--- DOCUMENT SOURCE ---
Il s’agit d’un essai très dense et fouillé écrit par un auteur spécialiste en analyse géopolitique. T. Gomart est le directeur de l’Institut Français des Relations Internationales (IFRI), think tank renommé en matière de relations internationales.
On apprécie dans ce livre la bibliographie impressionnante et l’index des noms propres bien utile pour les recherches en cours de lecture.
L’originalité d’étudier le point de vue de neuf puissances permet d’échapper à l’égocentrisme Français très présent dans notre classe politique, davantage tournée depuis trop longtemps vers le ressassement des débats du passé que vers les défis de l’avenir. Ce livre ayant été écrit fin 2022, il prend en compte les conséquences géopolitiques du conflit Russo/Ukrainien
On note toutefois dans cette analyse, l’absence de références à l’Afrique, à l’Amérique du Sud notamment le Brésil et à l’Extrême Orient non chinois (Japon, Corée ou Indonésie, pays qui auront très certainement des rôles importants à jouer au cours des prochaines décennies.
T. Gomart décrit les ambitions stratégiques inavouées de neuf grandes puissances dont les politiques touchent directement les intérêts Français afin d’aider nos gouvernants à définir notre propre stratégie en espérant qu’elle prenne en compte, contrairement à nos vieilles habitudes prétentieuses, celles des autres.
Ces puissances sont regroupées en trois domaines :
– La terre (Russie, Chine, Allemagne), pays à dominance continentale,
– La mer (Etats-Unis, Royaume Uni, Inde), pays exerçant une forte emprise sur de vastes espaces maritimes. A noter pour l’Inde, un pays en devenir refusant les alliances contraignantes, la jeunesse de ses habitants, son immense poids démographique, sa religion dominante (Indouisme) et son régime politique en opposition avec l’Islam.
---
EXERCICES À RÉALISER:
(a) D'après le compte rendu de l'essai de T. Gomart, quelle institution l'auteur dirige-t-il ?
(b) Dans le compte rendu de l'essai de T. Gomart, réécrivez plus brièvement le paragraphe qui commence par « L'originalité d'étudier le point de vue », en gardant ses faits principaux.
(c) Poursuivez le compte rendu de l'essai de T. Gomart à partir de sa dernière phrase.
Ce matériel n'est pas nécessaire pour répondre.
--- MATÉRIEL EXTRAIT ---
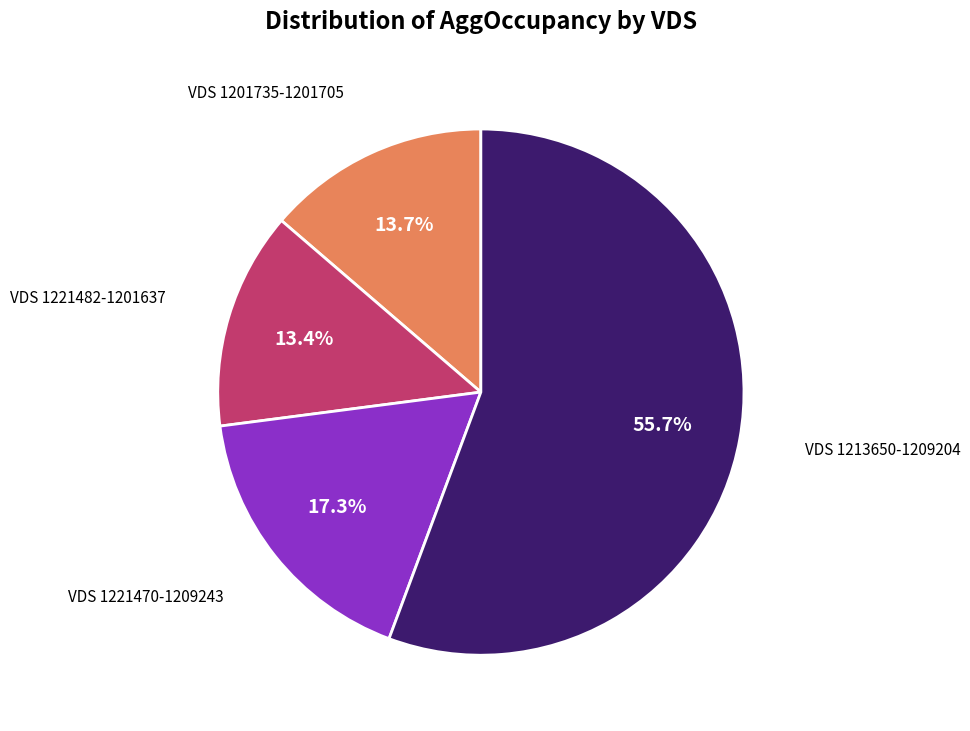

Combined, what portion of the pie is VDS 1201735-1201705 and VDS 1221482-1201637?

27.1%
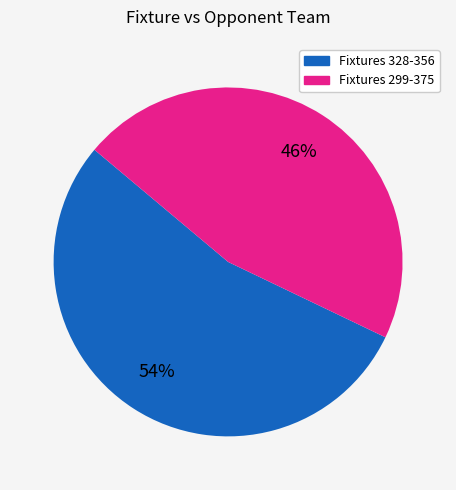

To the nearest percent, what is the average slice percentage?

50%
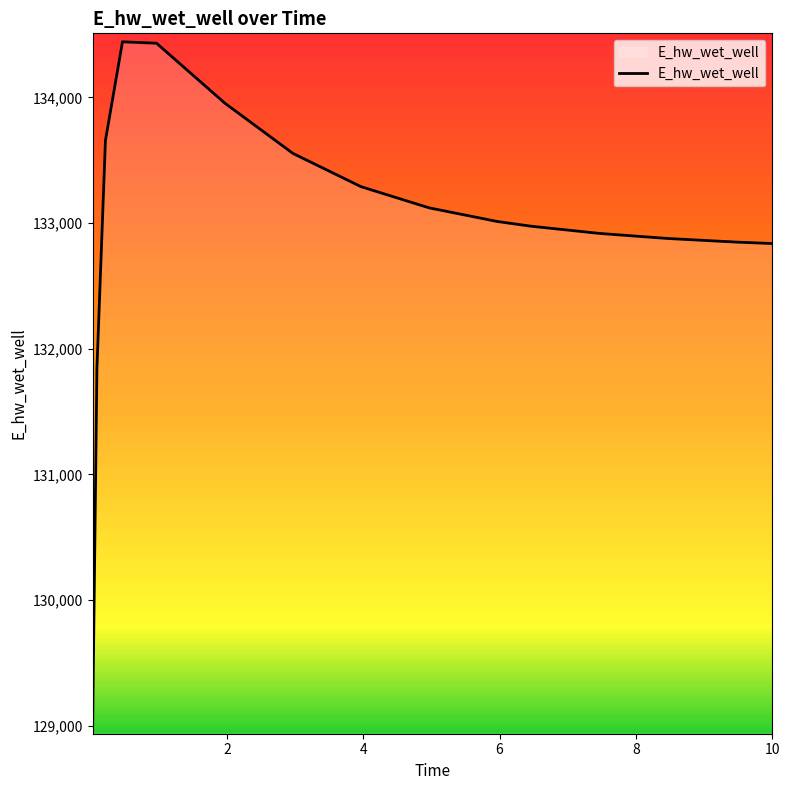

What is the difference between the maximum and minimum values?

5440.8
---
RÉPONSES AUX EXERCICES:
(a) Il dirige l'Institut Français des Relations Internationales (IFRI).

(b) En étudiant le point de vue de neuf puissances, le livre échappe à l'égocentrisme français. Cet égocentrisme marque une classe politique plus tournée vers les débats du passé que vers les défis de l'avenir. Écrit fin 2022, l'ouvrage prend en compte les conséquences géopolitiques du conflit russo-ukrainien.

(c)
– Le ciel (Turquie, Arabie Saoudite, Iran), pays où la religion (trois visions différentes de l’islam) joue un rôle direct dans l’élaboration de leur politique étrangère.
Chaque chapitre relatif à un pays se conclut par la synthèse de ses trois à cinq priorités stratégiques et ses enseignements qui se veulent opérationnels pour la France. Ces priorités sont différentes mais ont souvent un fond commun avec l’énergie, la sécurité et le militaire, la technologie, le territorial ou le développement économique.
L’épilogue de cet essai est intitulé « La France à l’heure des choix », il propose pour notre pays une « grande stratégie » à dominante verte (énergie/climat), établie sur une ou deux génération (horizon 2050), en voici quelques extraits.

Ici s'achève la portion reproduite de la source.